Why Maranoa residents will cop a 3.5% rate rise
THE move to increase local government rates by 3.5% was a necessary move to keep the region solvent, according to the Deputy Mayor.
With Maranoa Regional Council placing more emphasis on renewing exsiting funding this year and revenue from sales and interest falling, Cr Jan Chambers said the rate rise was needed to ensure no services were cut.
"We looked at varying amounts but 3.5% was where we arrived at due to where our costs are going and trying to keep pace with that, but also being mindful of the impacts on our community,” she said.

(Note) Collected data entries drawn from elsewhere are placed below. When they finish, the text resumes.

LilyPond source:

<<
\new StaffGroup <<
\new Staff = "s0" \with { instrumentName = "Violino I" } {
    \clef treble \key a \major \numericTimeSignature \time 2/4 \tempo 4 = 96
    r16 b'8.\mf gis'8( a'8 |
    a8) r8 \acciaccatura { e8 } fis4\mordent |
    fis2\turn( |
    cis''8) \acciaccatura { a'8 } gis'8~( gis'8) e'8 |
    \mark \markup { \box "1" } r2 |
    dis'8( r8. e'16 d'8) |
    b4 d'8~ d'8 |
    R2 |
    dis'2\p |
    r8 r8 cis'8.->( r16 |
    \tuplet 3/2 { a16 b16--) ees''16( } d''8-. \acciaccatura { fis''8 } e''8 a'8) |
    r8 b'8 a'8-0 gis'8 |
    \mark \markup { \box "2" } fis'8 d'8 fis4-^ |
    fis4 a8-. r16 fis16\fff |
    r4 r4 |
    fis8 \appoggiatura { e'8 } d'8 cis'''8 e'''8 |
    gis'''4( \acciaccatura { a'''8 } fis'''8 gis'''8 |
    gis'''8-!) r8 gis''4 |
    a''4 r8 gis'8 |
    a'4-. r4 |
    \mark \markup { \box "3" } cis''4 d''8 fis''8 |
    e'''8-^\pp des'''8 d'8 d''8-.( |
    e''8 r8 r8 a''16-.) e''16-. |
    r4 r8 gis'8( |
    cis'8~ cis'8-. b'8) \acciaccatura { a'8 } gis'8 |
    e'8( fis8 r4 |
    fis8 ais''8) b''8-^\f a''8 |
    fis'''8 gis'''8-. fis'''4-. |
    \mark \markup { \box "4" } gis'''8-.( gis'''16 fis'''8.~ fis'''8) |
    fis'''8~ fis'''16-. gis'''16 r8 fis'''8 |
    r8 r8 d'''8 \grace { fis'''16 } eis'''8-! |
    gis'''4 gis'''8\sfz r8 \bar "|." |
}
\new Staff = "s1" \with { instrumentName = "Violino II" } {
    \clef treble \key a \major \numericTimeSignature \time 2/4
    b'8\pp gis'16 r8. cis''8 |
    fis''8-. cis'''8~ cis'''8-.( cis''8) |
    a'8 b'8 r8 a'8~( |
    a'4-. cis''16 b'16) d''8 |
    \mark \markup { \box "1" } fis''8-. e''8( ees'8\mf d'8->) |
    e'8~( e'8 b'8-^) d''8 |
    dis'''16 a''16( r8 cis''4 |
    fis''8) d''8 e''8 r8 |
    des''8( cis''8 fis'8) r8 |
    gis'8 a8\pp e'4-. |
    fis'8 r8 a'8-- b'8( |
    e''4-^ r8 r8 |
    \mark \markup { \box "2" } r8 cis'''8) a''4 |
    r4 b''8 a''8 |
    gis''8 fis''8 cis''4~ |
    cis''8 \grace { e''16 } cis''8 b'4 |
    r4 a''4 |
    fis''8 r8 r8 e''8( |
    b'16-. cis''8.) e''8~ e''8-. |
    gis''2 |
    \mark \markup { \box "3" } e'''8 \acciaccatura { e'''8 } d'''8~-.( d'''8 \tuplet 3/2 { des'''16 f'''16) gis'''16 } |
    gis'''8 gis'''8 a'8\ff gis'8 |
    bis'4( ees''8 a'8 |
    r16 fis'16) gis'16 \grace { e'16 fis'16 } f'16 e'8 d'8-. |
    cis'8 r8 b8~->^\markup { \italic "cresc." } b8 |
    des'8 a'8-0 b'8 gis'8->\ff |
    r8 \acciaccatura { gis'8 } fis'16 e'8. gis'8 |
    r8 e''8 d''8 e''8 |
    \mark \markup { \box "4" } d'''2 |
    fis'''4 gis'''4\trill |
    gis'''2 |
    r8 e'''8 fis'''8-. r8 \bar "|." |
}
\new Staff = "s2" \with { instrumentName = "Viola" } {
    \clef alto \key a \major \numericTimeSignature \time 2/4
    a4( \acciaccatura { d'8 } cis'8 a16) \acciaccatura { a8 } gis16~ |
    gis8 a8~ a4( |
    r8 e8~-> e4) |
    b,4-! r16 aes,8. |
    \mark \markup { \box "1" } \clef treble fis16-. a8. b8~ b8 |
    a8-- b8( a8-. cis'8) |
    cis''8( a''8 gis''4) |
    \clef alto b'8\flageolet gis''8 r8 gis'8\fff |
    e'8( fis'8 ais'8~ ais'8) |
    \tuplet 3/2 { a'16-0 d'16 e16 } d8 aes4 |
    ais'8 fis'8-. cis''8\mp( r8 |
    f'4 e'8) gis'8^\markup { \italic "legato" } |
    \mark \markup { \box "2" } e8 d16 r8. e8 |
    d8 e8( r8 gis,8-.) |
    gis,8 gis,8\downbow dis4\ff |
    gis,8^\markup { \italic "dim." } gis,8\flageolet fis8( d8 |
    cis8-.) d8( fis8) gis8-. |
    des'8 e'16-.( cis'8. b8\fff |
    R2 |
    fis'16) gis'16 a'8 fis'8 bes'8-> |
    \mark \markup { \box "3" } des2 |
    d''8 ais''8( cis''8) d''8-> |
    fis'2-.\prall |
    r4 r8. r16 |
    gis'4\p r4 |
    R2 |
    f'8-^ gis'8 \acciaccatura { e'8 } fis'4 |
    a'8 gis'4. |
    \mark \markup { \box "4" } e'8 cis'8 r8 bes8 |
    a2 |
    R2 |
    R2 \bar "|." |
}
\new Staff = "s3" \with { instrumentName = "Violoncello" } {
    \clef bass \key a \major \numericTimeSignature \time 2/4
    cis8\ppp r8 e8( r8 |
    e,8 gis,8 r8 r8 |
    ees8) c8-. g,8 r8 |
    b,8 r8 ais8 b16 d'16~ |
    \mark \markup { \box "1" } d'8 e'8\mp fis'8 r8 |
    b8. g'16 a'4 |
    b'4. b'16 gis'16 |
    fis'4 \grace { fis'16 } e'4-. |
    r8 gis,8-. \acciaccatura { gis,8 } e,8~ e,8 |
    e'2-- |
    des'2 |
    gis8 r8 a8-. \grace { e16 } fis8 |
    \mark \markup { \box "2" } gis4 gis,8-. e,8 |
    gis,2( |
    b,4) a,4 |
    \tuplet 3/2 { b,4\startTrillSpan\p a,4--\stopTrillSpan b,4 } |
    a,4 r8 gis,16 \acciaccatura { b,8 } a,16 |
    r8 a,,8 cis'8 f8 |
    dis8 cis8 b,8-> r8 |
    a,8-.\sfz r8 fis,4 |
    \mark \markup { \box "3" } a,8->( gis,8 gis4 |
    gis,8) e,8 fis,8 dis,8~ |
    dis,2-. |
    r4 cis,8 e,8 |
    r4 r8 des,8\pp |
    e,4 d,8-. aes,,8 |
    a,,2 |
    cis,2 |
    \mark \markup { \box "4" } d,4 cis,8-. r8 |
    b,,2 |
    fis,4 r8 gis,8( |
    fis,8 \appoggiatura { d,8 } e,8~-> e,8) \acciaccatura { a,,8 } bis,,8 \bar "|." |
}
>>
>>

"It's very much a balancing act.
"You can't afford to do the upgrades or renewals if you don't keep pace with revenue.”
While Roma Airport ($1.3 million) and the Saleyards ($65,644) are budgeted to run at a surplus in 2016/17, sales revenue from the Roma Quarry are expected to fall to just $2.5 million in the same year - a fall of $12 million in just three years.
But Cr Chambers said the quarry was still valuable to MRC.
"It's a case of what's happening with the demand - we went through years where there was a lot of oil and gas and flood damage and there was great demand for quarry product and we've seen that come virtually to a halt,” she said.
It's something we're going to use for our own works.
"There's still value in having that asset.”
Fees and charges (airport passenger tax, dog registration, hire fees) are budgeted to go up by 4% to $11.5 million, which will counteract the decline in sales revenue from assets like the quarry.
The council will also pay down $1.56 million in debt and still maintain a small surplus of $56,000.
"We're looking at paying another $1.56 million off our debt this year, no borrowings as yet and looking to being down to just $12.8 million in debt,” Cr Chambers said.
"That's a very financially responsible position for a council.
"I wouldn't say that people will be happy, because in general the cost of living is an impact upon everyone, but as a council we're conscious of those costs and have tried to bring down a budget that keeps a balance between the rising expenditure and falling revenue.”